All sorts of equipment comes under their eagle eyes, from small handheld TENS stimulators to large X-ray CT systems, some relatively basic but much of it highly complex and specialised.

But they are also at the leading edge of research discovery, adapting, developing, constructing and inventing gadgets for clinical research.

Head of R+D Services Dr Stuart Watson is good humoured about the inevitable ‘Wallace and Gromit’ tag but there’s nothing ‘make do and mend’ about the devices he and his team construct – safety and reliability are essential and the regulations they meet are exceptionally stringent.

That said, it’s hard not to smile when the LED stimulator goggles a member of the team is designing for the Human Pain Research Group looks just like a pair from sci-fi film X-Men.

That’s just one of about 30 projects the team will be involved in this year. Some are relatively simple repairs and adaptations and can be turned round in a few days but many are hugely complex, including mechanical and programming work.

The starting point is often a meeting with a clinician who’s identified a problem with current devices or technology or who has a vision of a new system that will improve patient care.

Stuart and his team then work out what’s needed to translate that vision into a practical solution, build and test it. They work in all sorts of different areas – physiological measurement systems (such as blood pressure monitors, EEGs and ECGs), laser and other light-based systems, image and signal analysis and surgical devices.
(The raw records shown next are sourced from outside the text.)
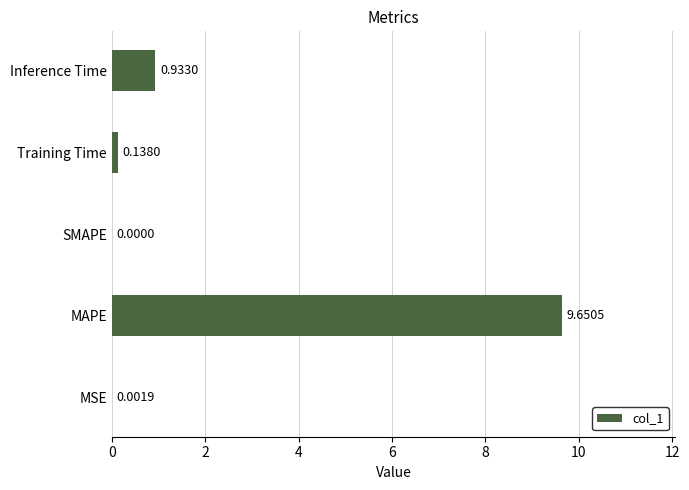

Which category has the highest value across all series?

MAPE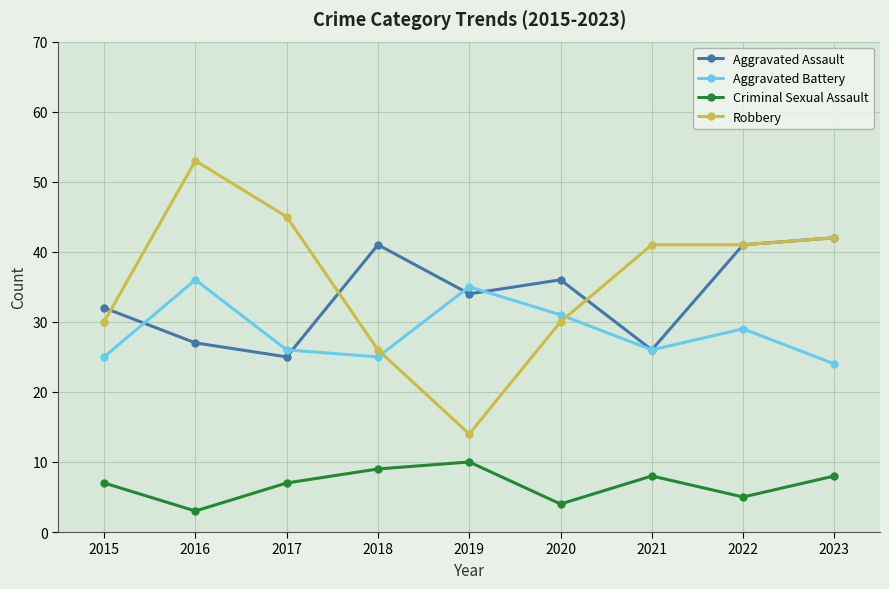

Does the chart display data point markers on the line(s)?

Yes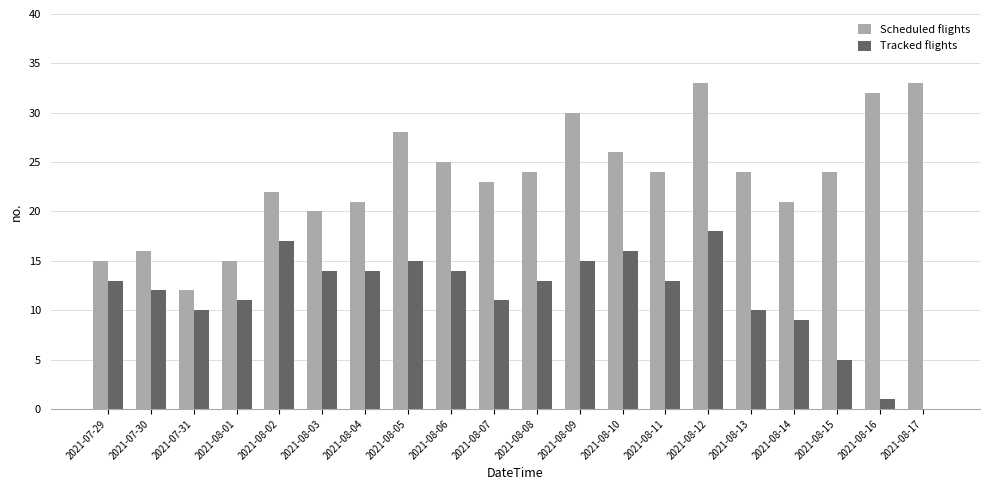

What are all the series names shown in the legend?

Scheduled flights, Tracked flights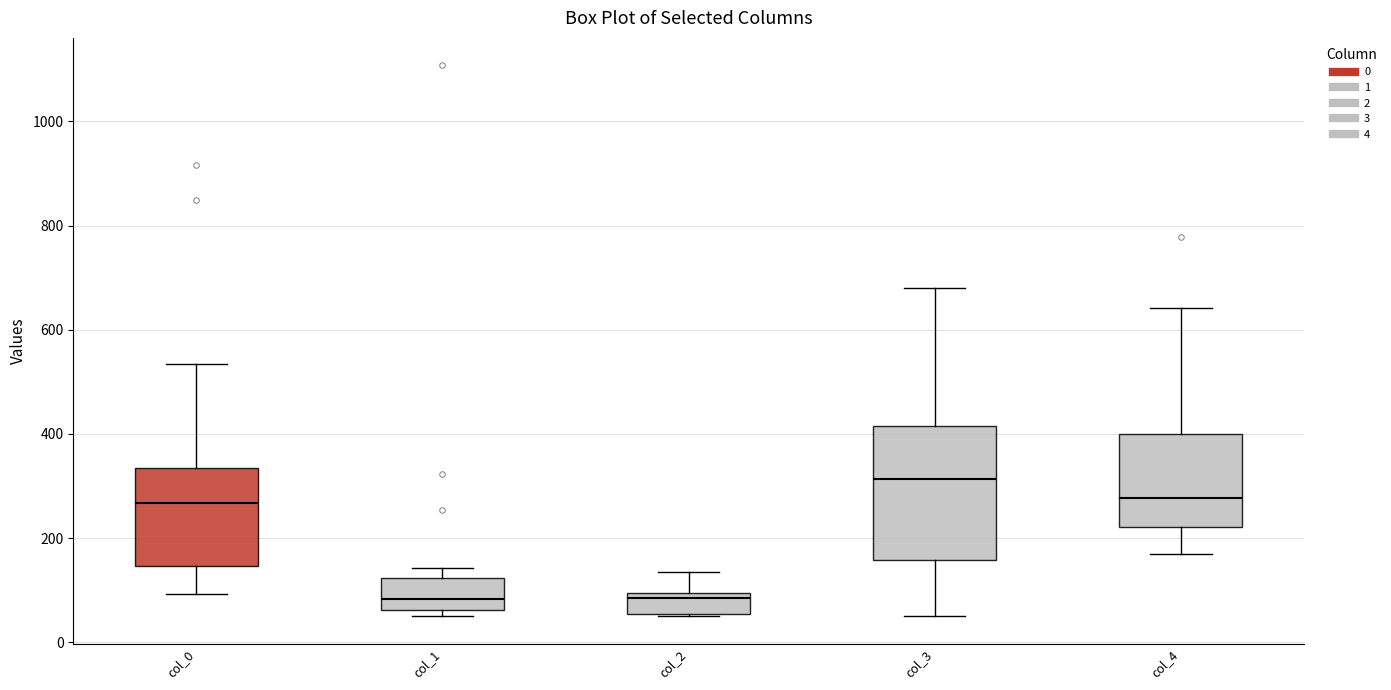

Comparing the boxes themselves (not the whiskers), which one is the tallest?

col_3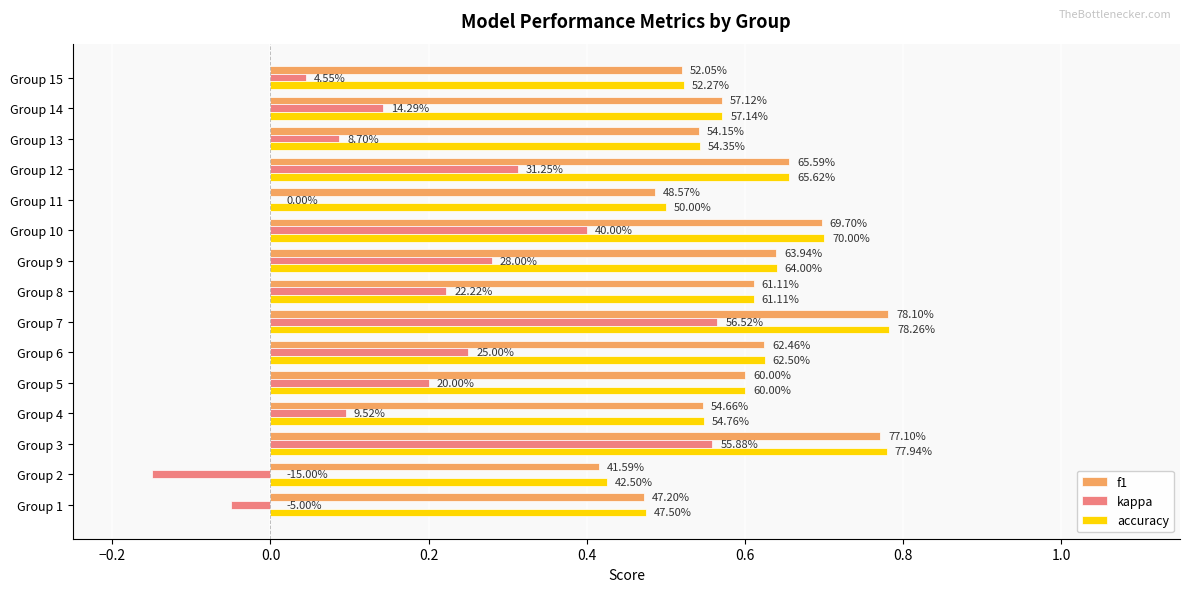

Reading left to right, extract all data points from this chart.

f1: 0.5	0.4	0.8	0.5	0.6	0.6	0.8	0.6	0.6	0.7	0.5	0.7	0.5	0.6	0.5
kappa: -0.1	-0.1	0.6	0.1	0.2	0.2	0.6	0.2	0.3	0.4	0.0	0.3	0.1	0.1	0.0
accuracy: 0.5	0.4	0.8	0.5	0.6	0.6	0.8	0.6	0.6	0.7	0.5	0.7	0.5	0.6	0.5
So what sort of things might you see in medical physics? In a quick sweep of the workshop Stuart singles out:

  • A model of a trachea (windpipe) created in a 3D printer following a CT scan of the patient, so allowing the surgical team to prepare better for the operation.
  • A vibrating insole to assist researchers who are analysing patients’ gait.
  • A new system to analyse the performance of specialist sunscreens for people with photosensitivity disorders – patients who react unusually strongly to light.

Stuart said: “One of the really rewarding things about working in medical physics and clinical engineering is that you’re working with clinicians, scientists and industry so you’re in a good position to see what’s at the cutting edge and to spot things in one area that could apply to another – it’s fertile ground for developing ideas.

“We’re constantly looking for new technologies and how you can use things such as mobile phones to make processes better, cheaper or faster. Medical physics is one place where everyone has to move with the times.”